StFX faculty-student journal article explores AI technology for diagnosis of chronic kidney disease

computer science chronic kidney disease
Pictured, l-r, are students Patrick Etim, Juan Figueroa, and Adithyan Karanathu Shibu. Absent from the photo is Dr. Jacob Levman.

The use of Artificial Intelligence (AI) for predicting whether a patient has chronic kidney disease is the subject of a new journal article published by computer science faculty Dr. Jacob Levman and StFX students Juan Figueroa, Patrick Etim and Adithyan Karanathu Shibu.

The manuscript is based on a course project completed in Dr. Levman’s biomedical computation course as part of StFX’s Post Baccalaureate degree in Artificial Intelligence (PBD in AI). It’s been accepted in the peer-reviewed journal Electronics in a special issue focused on biomedical applications of machine learning.

“Our manuscript produces particularly accurate AI diagnostic technology,” Dr. Levman says. It also demonstrated the value of clinical patient characteristics, like knowledge of whether a patient has an additional condition, like diabetes, informing the AI technology, he adds, and includes an additional analysis, called a cluster analysis, which demonstrated potential for the creation of future technology focused on characterizing the severity (or staging) of chronic kidney disease.

“Overall, this was an AI study with multiple points of value, helping to further our technological abilities applied to AI based diagnosis of chronic kidney disease.”

HUGE SUCCESS

Dr. Levman says the published article is particularly noteworthy as it is unusual for students to have their course project work, especially from an undergraduate course, published in a peer-reviewed journal.

“This represents a huge success for my students in undergraduate courses, a big success for the research software my lab has produced, and also a big success for the PBD in AI program.”

Student teams in Dr. Levman’s biomedical computation course last winter were tasked with developing an AI technology for a biomedical application. They used a research software package called df-analyze, which was created in Dr. Levman’s lab years ago that’s been through many iterations of improvements. The software has helped empower students to relatively easily create their own high quality AI technologies.

POTENTIAL TO HELP IMPROVE PATIENT CARE

“Juan, Patrick and Adithyan chose to focus on a diagnostic AI application for predicting whether a patient has chronic kidney disease. Technologies such as this have the potential to help improve the standard of patient care by helping to quickly and effectively detect the condition, potentially early on in its development.
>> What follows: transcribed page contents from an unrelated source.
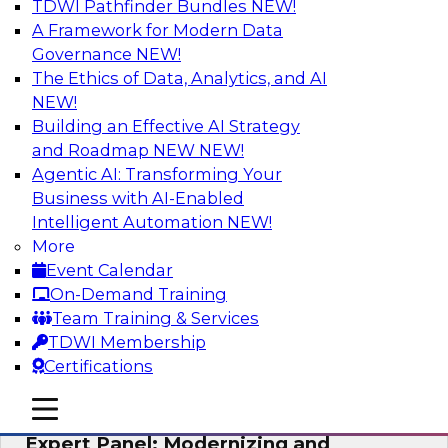
TDWI Pathfinder Bundles
NEW!
AI
A Framework for Modern Data
Governance
NEW!
The Ethics of Data, Analytics, and AI
NEW!
Powering Analytics, Operations, and
Customer Experiences with Real-Time
Building an Effective AI Strategy
Data and AI
and Roadmap NEW
NEW!
Agentic AI: Transforming Your
In this webinar, TDWI senior research director
Business with AI-Enabled
James Kobielus will discuss how CDC and RAG
Intelligent Automation
NEW!
can become pivotal infrastructure for
More
enterprise AI-driven decisioning and IT system
Event Calendar
resilience strategies.
On-Demand Training
Team Training & Services
Sponsored by Databricks, Striim
TDWI Membership
Certifications
mobile toggle line
mobile toggle line
mobile toggle line
Expert Panel: Modernizing and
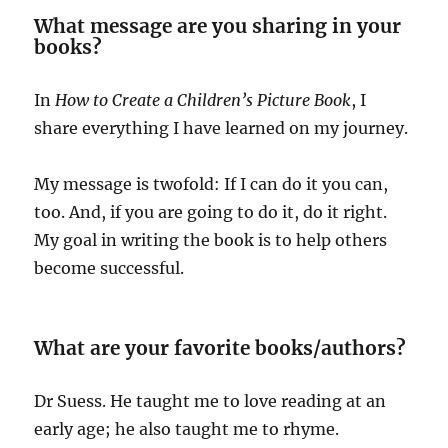
What message are you sharing in your
books?
In
How to Create a Children’s Picture Book
, I
share everything I have learned on my journey.
My message is twofold: If I can do it you can,
too. And, if you are going to do it, do it right.
My goal in writing the book is to help others
become successful.
What are your favorite books/authors?
Dr Suess. He taught me to love reading at an
early age; he also taught me to rhyme.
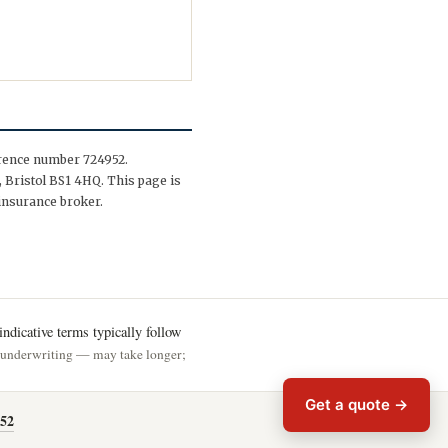
erence number 724952.
 Bristol BS1 4HQ. This page is
insurance broker.
ndicative terms typically follow
h underwriting — may take longer;
Get a quote →
52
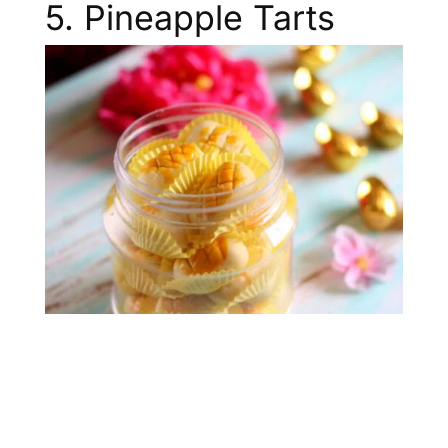
5. Pineapple Tarts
Early detection supports earlier treatments which are generally associated with improved patient outcomes.”

Dr. Levman says they had hoped to conduct an in depth analysis of AI technology for chronic kidney disease, hopefully achieving state-of-the-art predictive accuracy and the creation of technologies that are more easily explainable/relatable to clinical reality.
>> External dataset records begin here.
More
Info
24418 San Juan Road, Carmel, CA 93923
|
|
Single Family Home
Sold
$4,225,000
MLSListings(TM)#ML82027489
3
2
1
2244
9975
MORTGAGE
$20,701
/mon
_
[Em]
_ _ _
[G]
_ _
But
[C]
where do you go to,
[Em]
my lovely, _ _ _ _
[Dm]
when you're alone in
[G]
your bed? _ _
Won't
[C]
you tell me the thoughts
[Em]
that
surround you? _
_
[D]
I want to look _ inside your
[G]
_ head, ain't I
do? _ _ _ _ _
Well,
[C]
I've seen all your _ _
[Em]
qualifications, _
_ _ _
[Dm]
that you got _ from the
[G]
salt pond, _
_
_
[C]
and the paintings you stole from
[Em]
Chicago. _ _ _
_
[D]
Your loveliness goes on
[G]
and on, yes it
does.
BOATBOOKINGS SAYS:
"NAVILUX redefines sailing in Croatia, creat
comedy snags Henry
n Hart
“Our approach achieved predictive diagnostic accuracy of 99.4 to 100 per cent, outperforming all studies in the peer reviewed literature focused on this same chronic kidney disease dataset.”

Some studies did not consider key patient characteristics, such as whether the patient has diabetes or hypertension, he said.

“My students noticed this when reviewing the literature and chose to perform this analysis with and without those patient characteristics. This demonstrated predictive potential from those patient clinical characteristics, as it clearly contributed to our state-of-the-art performance metrics. My students also elected to perform an additional type of AI analysis, called a clustering analysis, which demonstrates natural groupings in our dataset that appear to align to the severity of chronic kidney disease, thus our analysis also demonstrates potential for the development of future AI technologies for chronic kidney staging.”

Dr. Levman says the journal Electronics is an open access journal, which means that published papers are freely available for everyone to read, which is desirable for dissemination of scientific findings. However, open access journals charge publication fees to the submitting scientist, typically paid for from their research grants. Fortunately, he says, the journal invited him to contribute to this special issue and waived the open access fees.

“This is extremely exciting and is the culmination of tremendous effort in research, teaching and research-teaching integration,” Dr. Levman says.